Personal information
- Full name: John Victor Vincent
- Date of birth: 8 February 1947
- Place of birth: West Bromwich, England
- Date of death: 23 December 2006 (aged 59)
- Place of death: Kidderminster, England
- Height: 5 ft 11 in (1.80 m)
- Position(s): Midfielder

Youth career
- 1962–1964: Birmingham City

Senior career*
- Years: Team / Apps / (Gls)
- 1964–1971: Birmingham City / 171 / (41)
- 1971–1972: Middlesbrough / 40 / (7)
- 1972–1975: Cardiff City / 66 / (11)
- 1975–1977: Atherstone Town
- 1977: Connecticut Bicentennials / 10 / (4)

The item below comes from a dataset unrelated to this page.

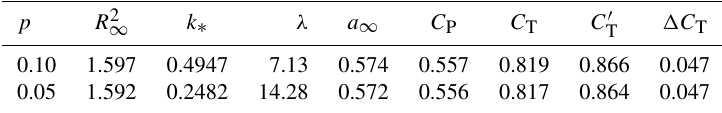
Table 1. Results for the expanding Joukowsky wake with constant pitch.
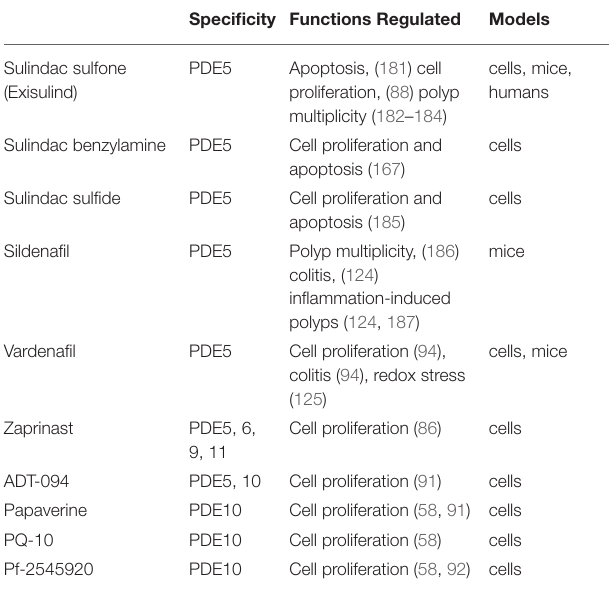
TABLE 1 | PDE inhibitors shown to oppose tumorigenic cell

= Johnny Vincent (footballer) =

English footballer

John Victor Vincent (8 February 1947 – 23 December 2006) was an English professional footballer who played as an attacking midfielder or inside forward. He made nearly 300 appearances and scored 59 goals in the Football League. After a spell in non-League football he finished his playing career in the United States.

==Life and career==
Vincent was born in West Bromwich, Staffordshire. He joined Birmingham City when he left school, and made his first-team debut in March 1964, shortly after his 17th birthday. His style of play was elegant and he was consistent in his ability to launch an attack, whether by good passing of the ball or by purposeful running. When he became a first team regular, some three years after making his debut, he was creating chances for Barry Bridges, Geoff Vowden and Fred Pickering; later he supplied Jimmy Greenhoff, Bob Latchford and Bob Hatton. He had a powerful shot himself; for Birmingham he scored 44 goals in 194 appearances in all competitions. He remained first choice under Stan Cullis's management, but Cullis's successor Freddie Goodwin traded him for Middlesbrough's more physical George Smith, both players being valued at £40,000. He spent one season at Middlesbrough followed by three years with Cardiff City, before returning to the Midlands with Atherstone Town. He finished his playing career with a season in the NASL with Connecticut Bicentennials.

After football, he spent 13 years in the licensed trade in the West Midlands area. He died of cancer in a Kidderminster, Worcestershire, nursing home at the age of 59.